Of course, I need to point out here, I'm not a good singer, anyway - when you're recording with unlimited time and unlimited takes, you're going to get a decent result eventually. But regardless of how mediocre I sounded, they liked me. They liked my personality. They put me through to the celebrity panel.

I began to warm to the whole idea. Not because I'd finally found my courage, oh no. Because, I remembered that - somewhere in the archives - I had a song I'd written about one of the judges. He'd said back in season 2 or 3 that no one had ever written a song about him, so I'd written him one that night. Fully intended on recording it and sending it to him, but another song came along, the way they always do, and it never happened. This was my chance to breathe some life into a long dead project.
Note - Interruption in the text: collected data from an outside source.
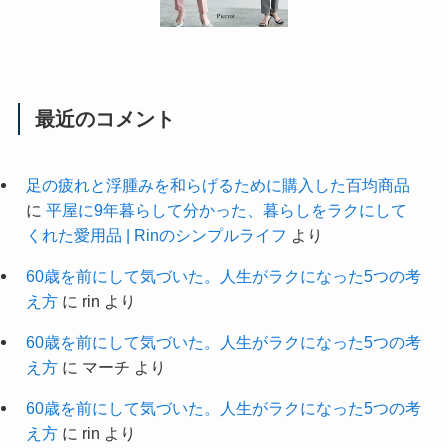
最近のコメント
足の疲れと浮腫みを和らげるために購入した百均商品
に
平屋に9年暮らして分かった、暮らしをラクにして
くれた愛用品 | Rinのシンプルライフ
より
60歳を前にして気づいた。人生がラクになった5つの考
え方
に
rin
より
60歳を前にして気づいた。人生がラクになった5つの考
え方
に
マーチ
より
60歳を前にして気づいた。人生がラクになった5つの考
え方
に
rin
より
On the counter side, I still had to sing. They'd booked me in for three recordings on the sister show, so it was almost given that whatever I sang would appear on television. The idea of 10 million people potentially seeing me perform gave me more than one restless night, and I ended up chickening out in a way. I developed a little plot in my head where I'd get to do the audition in front of an audience, but it would never screen.

I ended up playing on their music runner's slight inefficiency. I had an inkling something was amiss when he'd double-checked that 'the words and melody were my own'. I told him they were, and mentioned in passing it was a registered work. (which, of course, it wasn't until 3 minutes later). I knew I was dry and clear when he never responded to that. Then, when I dropped him the cue sheet information after the audition, he actually asked me - God's honest truth - "What's a cue sheet?". Yet he'd worked on Britain's biggest music show for 5 years....

Turns out , in all the years they've been going, I'm the only artist they've ever had audition with a song of their own that was already registered with a performing rights society. They couldn't get publisher clearance in time (ahem) and the audition never screened. Still, I did what I'd set out to do. I'd auditioned, in front of an audience & played one of the judges his very own song.

I thought I'd got away with it. Then, about three weeks ago, they called and asked if I'd come back this year. I said no initially, but then I thought up a new plan, and I said 'yes'. Sometimes, to destroy the machine, you have to act like a cog.

This year's strategy is to sing songs that are well known in other countries, but not in the UK: my lead song is Paris (Ooh La La) by Grace Potter and The Nocturnals - I almost threw it out as a choice, until I saw the incredible Brian Fuente give it his all on The Voice USA, and I was sold. Quite incredibly, 9 out of 10 takes, I can totally rock it. My other songs are similarly unknown in the UK. I believe I know the show, and I know there is no way in hell they'd risk screening an unknown song to a primetime audience.

I'm still as anxious as I ever was. I haven't sung in front of people again since last year. I've lost a lot of sleep, I seem to live on Twtter, and I'm having the craziest dreams of my life. Still, I'm finally facing up to the judgement of Simon Cowell. And even though I know I'm not up to standard, I don't really care anymore. It's the taking part that counts.